Seems like investors would be best served with two assets so that they can mix and match whatever exposure they want.

TU.SILVER (100% silver backed asset, nothing but a silver backstop.)
NYAN.2013 (The Usagi 2013 Fund)

Would definitely simplify things a bit, maybe eliminate some confusion?


Perhaps an equitable solution would be a 2-for-1 split.  Take the entire balance sheet for TU.Silver, separate out a part of the money, and use it to establish a new NYAN fund and then divide the shares into separate funds.  People who want to keep the 1:1 share ratio can do so and those who want to stick with or leave the silver-backed asset can sell off their shares and buy into the other fund.  This would involve moving some money around on the part of investors, but hopefully it could smooth out any speculative problems.

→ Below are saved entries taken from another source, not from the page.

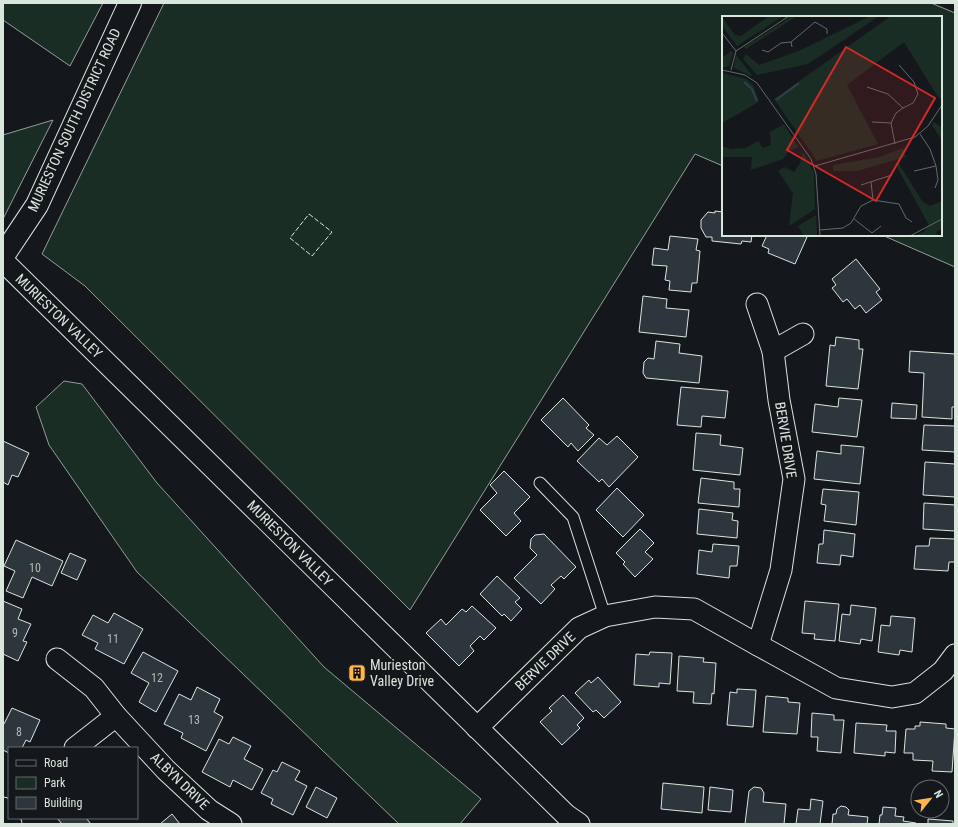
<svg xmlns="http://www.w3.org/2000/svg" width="958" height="827" viewBox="0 0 958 827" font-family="'Roboto Condensed',sans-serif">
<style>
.green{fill:#1a2d24;stroke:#939e99}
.building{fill:#2c363c;stroke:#d8e6dc}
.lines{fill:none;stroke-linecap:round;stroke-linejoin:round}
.lane-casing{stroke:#d8e6dc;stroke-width:13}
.street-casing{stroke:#d8e6dc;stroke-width:23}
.secondary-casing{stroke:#d8e6dc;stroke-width:24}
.lane{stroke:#14181c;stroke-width:11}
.street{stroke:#14181c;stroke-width:21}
.secondary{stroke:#14181c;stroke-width:22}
.fence{stroke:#d8e6dc;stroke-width:1;stroke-dasharray:5 2;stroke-linecap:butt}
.labels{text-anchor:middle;stroke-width:3;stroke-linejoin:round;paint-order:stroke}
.number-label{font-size:12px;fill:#adbab4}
.street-label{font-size:14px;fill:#d8e6dc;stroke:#14181c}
.poi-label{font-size:14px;fill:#d8e6dc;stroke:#14181c;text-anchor:start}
.inset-river{fill:none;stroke:#2f3f4d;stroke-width:2}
.inset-road{fill:none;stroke:#626a69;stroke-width:1}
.view{fill:#d62828;fill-opacity:0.15;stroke:#d62828;stroke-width:2}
.inset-edge{fill:none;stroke:#d8e6dc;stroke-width:2}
</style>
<rect width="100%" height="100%" fill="#14181c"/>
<g class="green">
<polygon points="3,3 103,3 70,66 3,20"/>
<polygon points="164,3 931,3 955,13 955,267 882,235 941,235 941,17 723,17 723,166 695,154 410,610 85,286 42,254"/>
<polygon points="53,120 3,219 3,135"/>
<polygon points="64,381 82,384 157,483 324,667 481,799 460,824 399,824 137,572 49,445 36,407"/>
</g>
<g class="building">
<polygon points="715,211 723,212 723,235 752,235 751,242 742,241 741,244 712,241 712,237 706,237 701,228 701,220 708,212 715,213"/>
<polygon points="767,235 801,235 807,237 795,264 768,253 769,249 762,246"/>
<polygon points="670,236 698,239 696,250 700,251 697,283 692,283 691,292 669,290 670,281 665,280 667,266 652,265 654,248 668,250"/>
<polygon points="856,259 880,289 876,292 882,300 866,313 860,305 855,309 847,299 843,302 832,288 836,285 832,279"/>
<polygon points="643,296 667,299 666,308 689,310 686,337 639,332"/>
<polygon points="836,337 859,340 859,349 863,349 858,389 826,386 830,345 835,346"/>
<polygon points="656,341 680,344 679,353 702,356 699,383 646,378 643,373 644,362 648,358 654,359"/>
<polygon points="910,351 955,354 955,407 952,407 952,419 922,417 924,373 909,372"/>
<polygon points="681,387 728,391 725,418 702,416 701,427 677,425"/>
<polygon points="563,398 589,425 586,428 594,435 578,451 571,443 568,447 541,420"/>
<polygon points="839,398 862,400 857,437 812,432 815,404 838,407"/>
<polygon points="892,403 917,405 916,419 891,418"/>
<polygon points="924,425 955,426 955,452 922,450"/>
<polygon points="696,433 721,435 720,445 743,448 740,475 693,470"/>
<polygon points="617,436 638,457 609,487 602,479 599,482 577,461 599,438 607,445"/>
<polygon points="3,441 29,453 18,477 12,475 8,485 3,482"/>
<polygon points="841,445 864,447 860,484 814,479 817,451 841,454"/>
<polygon points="925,462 955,464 955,497 923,495"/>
<polygon points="504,471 530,497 514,513 521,521 506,536 480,510 497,493 490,485"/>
<polygon points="701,478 734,482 734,489 740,489 739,507 698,503"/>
<polygon points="617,488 644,515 623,537 596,510"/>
<polygon points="823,489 859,492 856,525 824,521 826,505 821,504"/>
<polygon points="924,503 955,505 955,531 923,529"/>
<polygon points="699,509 733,513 732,520 738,521 737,538 697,534"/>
<polygon points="640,529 654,543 645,552 653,559 635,577 623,564 625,562 616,553"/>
<polygon points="824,530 855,534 853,557 841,555 840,565 817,563 819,544 823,544"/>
<polygon points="544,534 576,567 564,579 561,576 551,585 555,589 541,604 514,578 537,555 530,548 531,539 535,535"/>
<polygon points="930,538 955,539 955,562 949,562 948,571 914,569 916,546 929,546"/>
<polygon points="16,540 63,561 52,586 32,577 23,598 6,591 15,571 4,566"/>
<polygon points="713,544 739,546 737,566 730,566 729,578 697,574 699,550 712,552"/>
<polygon points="70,553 86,560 77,580 61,573"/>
<polygon points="497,576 520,598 515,602 522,609 511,621 504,614 502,616 480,594"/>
<polygon points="3,601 22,609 18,619 31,624 23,641 27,642 18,661 3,654"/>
<polygon points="805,601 839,604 835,641 814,639 815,634 802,633"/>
<polygon points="851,605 876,608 872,641 861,639 860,644 839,641 842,614 850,615"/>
<polygon points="472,606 496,628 484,640 480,636 470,646 474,651 459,666 426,633 441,619 446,625 462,609 466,612"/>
<polygon points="114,613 143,629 124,664 95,649 98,643 82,635 93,615 108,623"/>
<polygon points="891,616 915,618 912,652 900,650 899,655 878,652 881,625 890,626"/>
<polygon points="143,652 178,671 156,712 139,702 149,683 131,673"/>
<polygon points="650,652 672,653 670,684 659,683 659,687 634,685 636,654 649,655"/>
<polygon points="679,656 704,658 703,662 716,663 714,694 712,693 711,704 693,703 694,692 677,691"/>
<polygon points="357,665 364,673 357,680 349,672"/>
<polygon points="598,677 621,702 604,718 596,710 593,712 575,693 589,680 591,683"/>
<polygon points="197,687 220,699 214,712 223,717 206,751 181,738 183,733 164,724 179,694 191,700"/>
<polygon points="737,689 756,690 753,727 727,725 730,692 737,693"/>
<polygon points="563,695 584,718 577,725 580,728 562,745 540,722 552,711 549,708"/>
<polygon points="766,696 788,698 788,702 800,703 797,734 763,732"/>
<polygon points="12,708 40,720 30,742 26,740 22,748 9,748 9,753 3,750 3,724 4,724"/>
<polygon points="812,713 834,715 834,720 844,720 841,753 817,751 818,737 811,737"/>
<polygon points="920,722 946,724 946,728 955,729 952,772 932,771 933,761 913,760 913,753 904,753 906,729 915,729 915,726 920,726"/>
<polygon points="856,723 887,725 886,731 896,731 895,753 885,752 885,756 854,753"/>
<polygon points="233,737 251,746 244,759 263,769 252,790 233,780 230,787 202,772 219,739 229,744"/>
<polygon points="282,762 300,771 295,780 307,786 293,815 271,804 273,799 261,793 273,770 277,772"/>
<polygon points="663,783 704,787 702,813 661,809"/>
<polygon points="316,787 337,798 327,818 306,807"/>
<polygon points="710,787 733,790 731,812 708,810"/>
<polygon points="754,787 761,788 764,793 763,802 786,804 784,824 745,824 749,791"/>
<polygon points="811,799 823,801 820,824 796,824 798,809 810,810"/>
<polygon points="841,806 846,807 849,810 848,815 868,817 867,824 832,824 833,814 836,814 837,809"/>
<polygon points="883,807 896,808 895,816 904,817 903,821 916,823 916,824 879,824 880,815 882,815"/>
<polygon points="172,814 180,824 160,824"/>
<polygon points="57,818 86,818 91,824 62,824"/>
<polygon points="928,819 953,821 953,824 928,824"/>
</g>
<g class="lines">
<defs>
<polyline id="lane" points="540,483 573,517 605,616"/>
<g id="street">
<polyline points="3,261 566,815 579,824"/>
<polyline points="773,351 803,334"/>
<polyline points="758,645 836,688 892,697 915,693 943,671 955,655"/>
<polyline points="57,659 94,688 116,716 166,770 209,810 231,824"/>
<polyline points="477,728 579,628 605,616 655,607 694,609 758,645 781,570 794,479 779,400 773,351 757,304"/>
<polyline points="75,748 116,716"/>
<polyline points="3,808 11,824"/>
</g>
<polyline id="secondary" points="3,256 37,205 130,3"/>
</defs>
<use href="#lane" class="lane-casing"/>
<use href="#street" class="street-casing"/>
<use href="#secondary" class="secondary-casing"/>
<use href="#lane" class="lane"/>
<use href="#street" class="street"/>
<use href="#secondary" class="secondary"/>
<polygon class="fence" points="309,214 332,232 312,256 290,238"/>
</g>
<defs>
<symbol id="building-square" viewBox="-11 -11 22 22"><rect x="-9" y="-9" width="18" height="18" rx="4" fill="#ffb74d" stroke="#14181c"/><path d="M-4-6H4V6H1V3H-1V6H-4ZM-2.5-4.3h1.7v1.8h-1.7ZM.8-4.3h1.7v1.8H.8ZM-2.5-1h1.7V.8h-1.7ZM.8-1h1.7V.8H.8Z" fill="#111"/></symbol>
</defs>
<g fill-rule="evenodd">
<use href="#building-square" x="347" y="663" width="20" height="20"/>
</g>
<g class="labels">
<g class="number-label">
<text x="35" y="572">10</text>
<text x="15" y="637">9</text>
<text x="113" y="643">11</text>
<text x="157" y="682">12</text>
<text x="194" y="724">13</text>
<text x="19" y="736">8</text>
</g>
<g class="street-label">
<text transform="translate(74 120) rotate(-65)" y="5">MURIESTON SOUTH DISTRICT ROAD</text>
<text transform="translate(59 316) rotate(44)" y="5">MURIESTON VALLEY</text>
<text transform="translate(786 440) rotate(81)" y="5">BERVIE DRIVE</text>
<text transform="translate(290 543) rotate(45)" y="5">MURIESTON VALLEY</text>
<text transform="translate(545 661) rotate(-44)" y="5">BERVIE DRIVE</text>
<text transform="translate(180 781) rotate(44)" y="5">ALBYN DRIVE</text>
</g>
<g class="poi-label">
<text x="370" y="670">Murieston<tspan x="370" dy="16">Valley Drive</tspan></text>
</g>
</g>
<g transform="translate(722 16)">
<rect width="220" height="220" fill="#14181c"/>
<path d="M47 0H61L15 30 0 10V1L13 19 19 20ZM70 0H75L24 33 22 31ZM148 0H157L86 48 35 59 21 43 24 38 37 49 57 42 79 34ZM169 0H220V25L218 27 220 30V83L216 81 182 26 125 69 156 128 95 145 52 83ZM9 35 11 37 7 50 0 52V42ZM14 39 30 59 29 60 12 52ZM0 57 24 63 31 69 37 86 0 107ZM212 106 220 112V124L210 109ZM62 108 76 131 67 135 61 143 29 154 30 141H0V130L9 133 24 132 36 125 41 132 49 129 48 116ZM181 132 184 141 135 155H111V149L157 141ZM81 136 92 157 93 193 67 210 71 177 56 155 63 151 72 156 78 147ZM176 146 200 185 208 190 220 185V212L214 216 216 220H191L202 216 207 209 176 153ZM94 199 95 220H82L76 210Z" fill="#1a2d24"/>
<path class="inset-river" d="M22 66 30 73 35 85M54 84 77 67"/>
<path class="inset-road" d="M0 17 14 35M69 26 93 6 105 13V18M40 34 46 36 59 27 69 26 70 31M177 49 192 66 196 78 191 87 181 92M0 54 23 59 35 67 89 143 94 158 98 220M9 54 14 35 67 0M145 71 166 78 181 92 174 97 169 107 173 128M150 106 169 107M198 118 208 133 214 150 216 164 213 172M93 150 193 121 206 110 220 89M192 155 214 150M139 169 170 159M151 184 177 188 184 202 190 206M132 203 150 217 159 210M98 214 121 212 129 207 139 190 151 184 149 166M188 220 220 203"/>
<path class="view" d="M124 31 213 82 154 185 65 134Z"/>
<rect width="220" height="220" class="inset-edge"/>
</g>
<rect width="958" height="827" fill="none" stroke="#d8e6dc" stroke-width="8"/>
<rect x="8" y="747" width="130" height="72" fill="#14181c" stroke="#626a69"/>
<rect x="16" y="760" width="20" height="6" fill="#14181c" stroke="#626a69"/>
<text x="44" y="767" font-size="12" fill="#d8e6dc">Road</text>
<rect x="16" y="777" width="20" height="12" fill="#1a2d24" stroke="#626a69"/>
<text x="44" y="787" font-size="12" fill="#d8e6dc">Park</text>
<rect x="16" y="797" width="20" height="12" fill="#2c363c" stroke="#626a69"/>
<text x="44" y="807" font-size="12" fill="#d8e6dc">Building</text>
<g transform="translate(930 799) rotate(60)"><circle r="19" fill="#14181c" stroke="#626a69"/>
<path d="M0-3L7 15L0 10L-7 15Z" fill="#ffb74d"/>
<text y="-6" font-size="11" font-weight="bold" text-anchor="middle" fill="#d8e6dc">N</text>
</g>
</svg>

Also, for the TU shares, could we hold a shareholder vote to set a reinvestment parameter for revenues?  It could be good to set (on a quarterly basis) a breakdown of what parts of the cash flow should be paid out as dividends and which parts should be reinvested in additional silver.  Newly bought silver should either A) be sold at auction at a price no lower than the 90-day average (or similar) or B) be reserved on the company balance sheet until such a time when a 2:1 split of silver shares can be issued.